AFTER AUDIT, STATE PRESSED TO COVER HOMELESS STUDENT TRANSPORT COSTS

By Colleen Quinn
STATE HOUSE NEWS SERVICE

Armed with new state audit findings, several lawmakers are asking state budget writers to step in and help their communities cover the costs of busing homeless children to school – a figure that topped $11.3 million in fiscal year 2012.

The group of legislators wrote a letter to Gov. Deval Patrick, House Speaker Robert DeLeo and Senate President Therese Murray requesting a mid-year budget bill to pay for the escalating transportation costs that impact school budgets in more than 200 cities and towns.

A report last week by Auditor Suzanne Bump, which described the transportation costs as an unfunded mandate, gives lawmakers ammunition to fight for funds, according to legislators from affected communities.

Bump’s report documented the burden placed on municipalities by the state’s participation in the federal McKinney-Vento program, which requires both the community hosting homeless students and the community where they last lived to share the cost of transportation and education. Bump called on the Patrick administration and the Legislature to pay for busing homeless children to school.
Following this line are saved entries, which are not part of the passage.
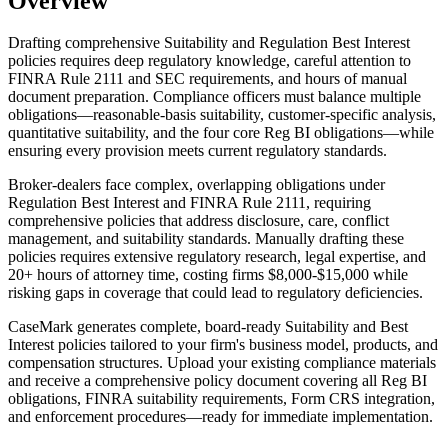
Overview
Drafting comprehensive Suitability and Regulation Best Interest
policies requires deep regulatory knowledge, careful attention to
FINRA Rule 2111 and SEC requirements, and hours of manual
document preparation. Compliance officers must balance multiple
obligations—reasonable-basis suitability, customer-specific analysis,
quantitative suitability, and the four core Reg BI obligations—while
ensuring every provision meets current regulatory standards.
Broker-dealers face complex, overlapping obligations under
Regulation Best Interest and FINRA Rule 2111, requiring
comprehensive policies that address disclosure, care, conflict
management, and suitability standards. Manually drafting these
policies requires extensive regulatory research, legal expertise, and
20+ hours of attorney time, costing firms $8,000-$15,000 while
risking gaps in coverage that could lead to regulatory deficiencies.
CaseMark generates complete, board-ready Suitability and Best
Interest policies tailored to your firm's business model, products, and
compensation structures. Upload your existing compliance materials
and receive a comprehensive policy document covering all Reg BI
obligations, FINRA suitability requirements, Form CRS integration,
and enforcement procedures—ready for immediate implementation.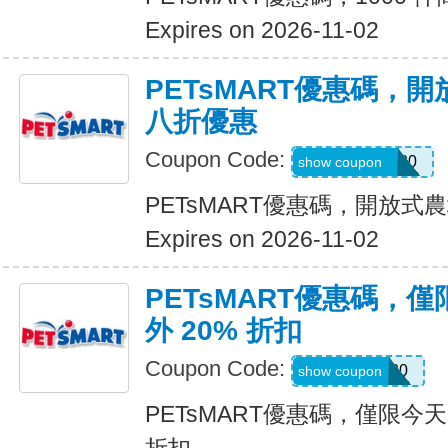
Expires on 2026-11-02
PETsMART優惠碼，
八折優惠
Coupon Code:
OPENFARM20
show coupon
PETsMART優惠碼，開放
Expires on 2026-11-02
PETsMART優惠碼，
外 20% 折扣
Coupon Code:
PICKUP20
show coupon
PETsMART優惠碼，僅限今天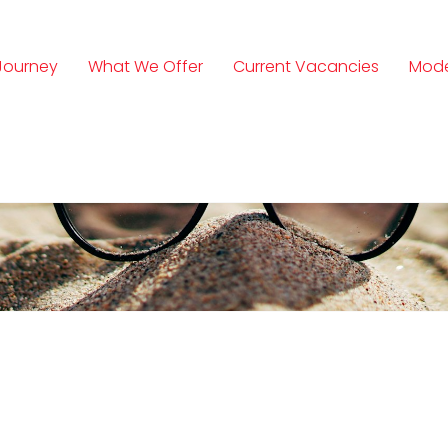
Journey
What We Offer
Current Vacancies
Mode
n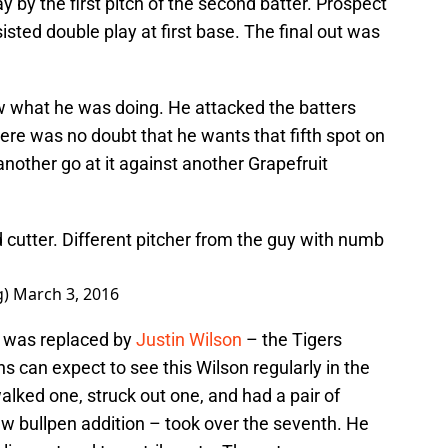
y by the first pitch of the second batter. Prospect
ted double play at first base. The final out was
w what he was doing. He attacked the batters
e was no doubt that he wants that fifth spot on
 another go at it against another Grapefruit
 cutter. Different pitcher from the guy with numb
g)
March 3, 2016
e was replaced by
Justin Wilson
– the Tigers
s can expect to see this Wilson regularly in the
walked one, struck out one, and had a pair of
w bullpen addition – took over the seventh. He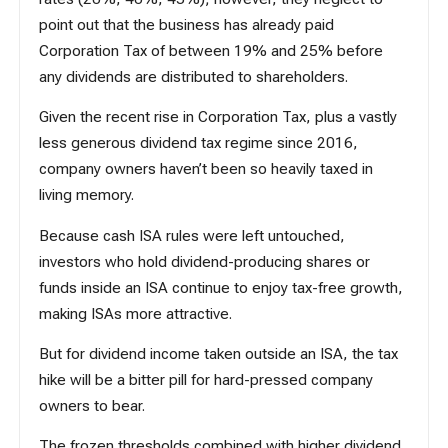
point out that the business has already paid
Corporation Tax of between 19% and 25% before
any dividends are distributed to shareholders.
Given the
recent rise in Corporation Tax
, plus a vastly
less generous dividend tax regime since 2016,
company owners haven’t been so heavily taxed in
living memory.
Because cash ISA rules were left untouched,
investors who hold dividend-producing shares or
funds inside an ISA continue to enjoy tax-free growth,
making ISAs more attractive.
But for dividend income taken outside an ISA, the tax
hike will be a bitter pill for hard-pressed company
owners to bear.
The frozen thresholds combined with higher dividend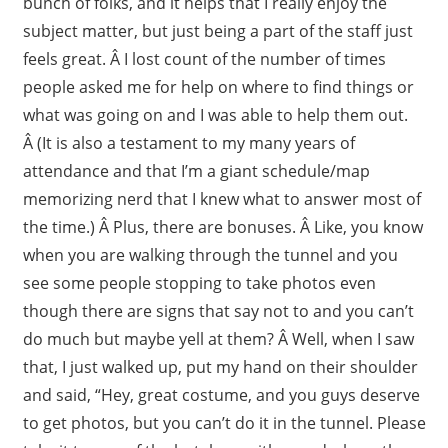
bunch of folks, and it helps that I really enjoy the
subject matter, but just being a part of the staff just
feels great. Â I lost count of the number of times
people asked me for help on where to find things or
what was going on and I was able to help them out.
Â (It is also a testament to my many years of
attendance and that I’m a giant schedule/map
memorizing nerd that I knew what to answer most of
the time.) Â Plus, there are bonuses. Â Like, you know
when you are walking through the tunnel and you
see some people stopping to take photos even
though there are signs that say not to and you can’t
do much but maybe yell at them? Â Well, when I saw
that, I just walked up, put my hand on their shoulder
and said, “Hey, great costume, and you guys deserve
to get photos, but you can’t do it in the tunnel. Please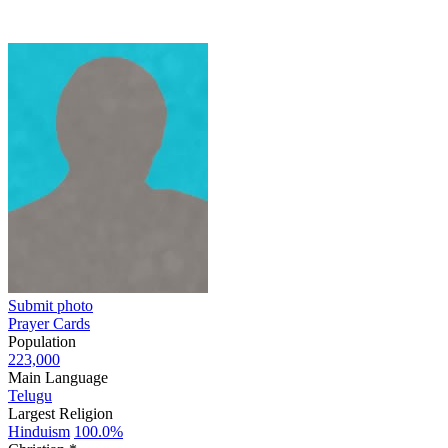
Submit photo
Prayer Cards
Population
223,000
Main Language
Telugu
Largest Religion
Hinduism
100.0%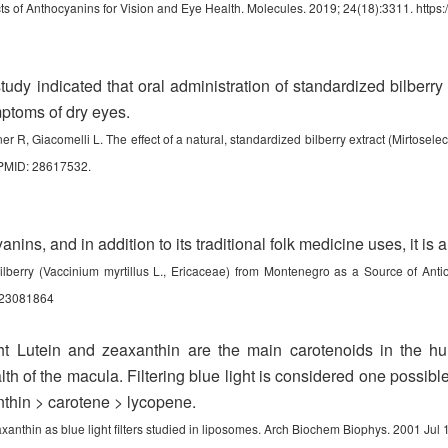
ts of Anthocyanins for Vision and Eye Health. Molecules. 2019; 24(18):3311.
https
udy indicated that oral administration of standardized bilberr
mptoms of dry eyes.
r R, Giacomelli L. The effect of a natural, standardized bilberry extract (Mirtosel
 PMID: 28617532.
nins, and in addition to its traditional folk medicine uses, it is 
ilberry (Vaccinium myrtillus L., Ericaceae) from Montenegro as a Source of Antio
es23081864
ght Lutein and zeaxanthin are the main carotenoids in the 
lth of the macula. Filtering blue light is considered one possible
anthin > carotene > lycopene.
axanthin as blue light filters studied in liposomes. Arch Biochem Biophys. 2001 Ju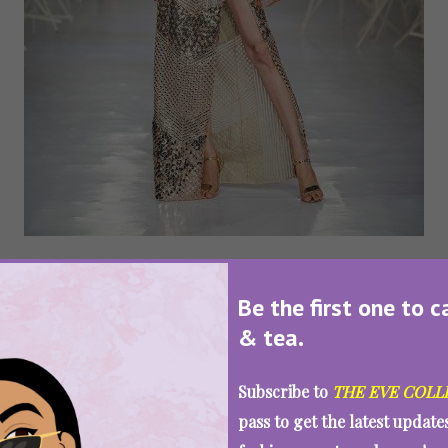
Be the first one to c
& tea.
Subscribe to
THE EVE COLL
pass to get the latest updat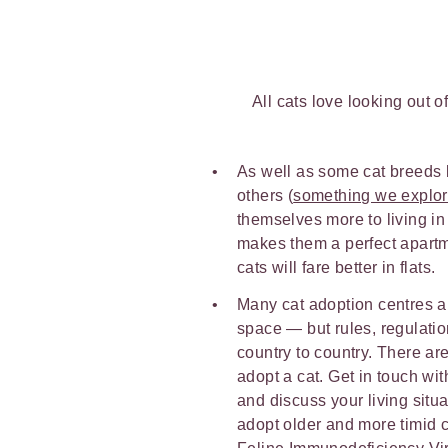
All cats love looking out 
As well as some cat breeds b
others (
something we explo
themselves more to living in 
makes them a perfect apartm
cats will fare better in flats.
Many cat adoption centres a
space — but rules, regulati
country to country. There are
adopt a cat. Get in touch wit
and discuss your living situa
adopt older and more timid c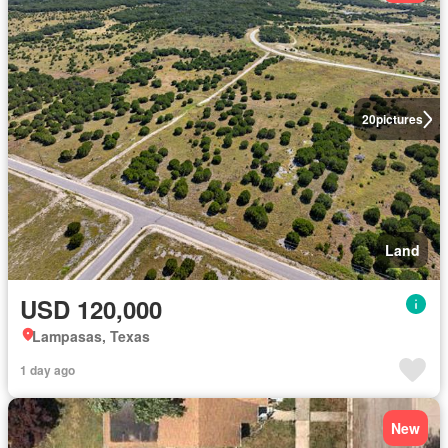
20
pictures
Land
USD 120,000
Lampasas, Texas
1 day ago
New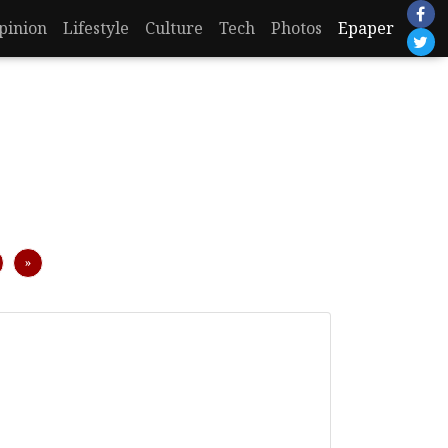
pinion
Lifestyle
Culture
Tech
Photos
Epaper
Next
»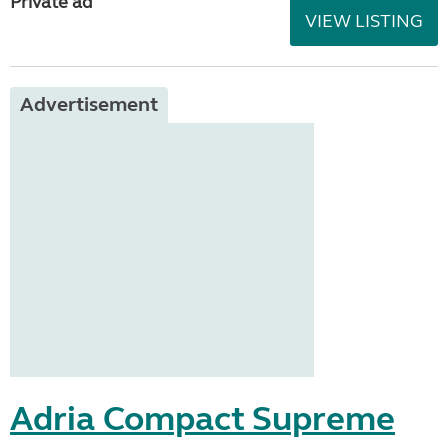
Private ad
VIEW LISTING
Advertisement
Adria Compact Supreme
The auditor said she met with a group of school superintendents on the South Shore who “were all very excited that attention was being paid to what is a considerable burden for many of them, particularly in the city of Brockton where the cost is $285,000.”

“Every dollar that gets spent on transportation is a dollar that is taken away from classroom support,” she said.

According to the auditor’s report, 33 school districts will pay more than $100,000 this fiscal year. Boston, Springfield, Chicopee and Worcester have the highest costs in the state. Boston spent $761,000 and Worcester’s total topped $425,000.

Rep. Thomas Stanley (D-Waltham) said he has been trying to get the state to pay for busing homeless school children for years. Stanley initiated the letter to legislative leaders. Waltham has a number of homeless shelters, and hotels where the state puts up families, and last year spent more than $200,000 busing homeless children to school.

“I have tried to get money in the past to no avail. But I didn’t have a study like this to back me up,” he said, referring to the auditor’s report.

Lawmakers in affected communities said they want stress to budget writers contemplating funding for homeless programs that school districts are unfairly sharing the burden.

“I hope to demonstrate some support for funding the unfunded mandate and reimbursing cities and towns that were forced by the state to finance a state issue,” Stanley said. “Right now, a selected number of cities and towns are paying a lot more of the burden to transport homeless children to and from school.”

According to the Massachusetts Coalition for the Homeless, the number of families in Emergency Assistance shelters increased by 230 percent between October 2005 and October 2010, and over 7,000 families sought emergency shelter assistance in fiscal 2011.

Stanley said lawmakers are sympathetic to the needs of homeless children living in temporary situations, but added “all I am saying is communities like Waltham should not have to bear the transportation costs for the rest of the state.”

The costs of transporting homeless students are “on the verge” of causing teacher layoffs, Stanley said.

Over the past two years, Waltham spent more than $200,000 busing homeless children to school. As of Jan. 25, there were 69 homeless school-aged children living in various hotels in the city, and an additional 73 non-school aged kids, according to statistics compiled by the state Department of Housing and Community Development. School-aged children range in age from 5 to 18.

Rep. Theodore Speliotis (D-Danvers) said he and Stanley have had conversations with House Ways and Means Chairman Brian Dempsey to push for funding. A spokeswoman for Dempsey said he had not seen the letter yet.

“My position is as long as we have this policy, we ought to be treating the cities and towns as partners, not leaving them isolated to absorb all of this cost,” Speliotis said. “For the 33 communities that spend over $100,000, that is a couple of police officers or a couple of teachers being able to be retained or put on.”

Danvers School Superintendent Lisa Dana said her school district is greatly affected by the federal law, spending more than $100,000 this year to bus homeless children. The school district spends an additional $34,000 busing homeless children from the handful of hotels located along the Route 1 and Route 114 to schools in town.

“It is a cost that was unexpected,” Dana said.

Dana said school officials can never anticipate the number of homeless children who will need transportation. The number of school-aged homeless children living in hotels as of Jan. 25 totaled 77. Another 84 non-school aged children reside in Danvers hotels.

Rep. Stephen DiNatale, a Democrat from Fitchburg, called the lack of funding a “stranglehold” on school districts. Fitchburg schools spent $194,486 last year, and so far this year the figure totals $107,000, according to DiNatale.

“I don’t think it is being managed properly, and it is costing us precious dollars we can’t afford to expend,” he said.